Done right, it'll be cheaper for them (they can advertise "high speed internet included!" or whatever) and you won't have much to do assuming everything on your end just works.
The days where small ISPs provided things like email, web hosting, etc, are long gone; you're just providing a DHCP IP and potentially not even that if you roll out carrier-grade NAT.
I have only done a few midwestern states. Call them and ask [0] - (919) 733-7328. You may want to first call your proposed county commissioner's office or city hall (if you are not rural), and ask them who to talk with about a new local business providing Internet service. If you can show the Utilities Commission that you are working with someone at the local level I have found they will treat you more seriously. In certain rural counties, you can even qualify for funding from the Rural Utilities Service of the USDA.

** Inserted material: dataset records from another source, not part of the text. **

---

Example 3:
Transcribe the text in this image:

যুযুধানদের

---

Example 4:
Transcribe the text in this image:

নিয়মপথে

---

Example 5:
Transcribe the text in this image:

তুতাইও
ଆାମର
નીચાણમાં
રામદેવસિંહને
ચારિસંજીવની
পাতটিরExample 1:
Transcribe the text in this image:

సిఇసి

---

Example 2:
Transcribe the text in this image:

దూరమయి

EDIT: typos + also most states distinguish between facilities-based ISP's (ie with physical plant in the regulated public right-of-way) and other ISPs. Tell them you are looking to become a facilities-based ISP.
We have a different take on running "one big database." At ScyllaDB we prefer vertical scaling because you get better utilization of all your vCPUs, but we still will keep a replication factor of 3 to ensure that you can maintain [at least] quorum reads and writes.
So we would likely recommend running 3x big servers. For those who want to plan for failure, though, they might prefer to have 6x medium servers, because then the loss of any one means you don't take as much of a "torpedo hit" when any one server goes offline.
So it's a balance. You want to be big, but you don't want to be monolithic. You want an HA architecture so that no one node kills your entire business.
I also suggest that people planning systems create their own "torpedo test." We often benchmark to tell maximal optimum performance, presuming that everything is going to go right.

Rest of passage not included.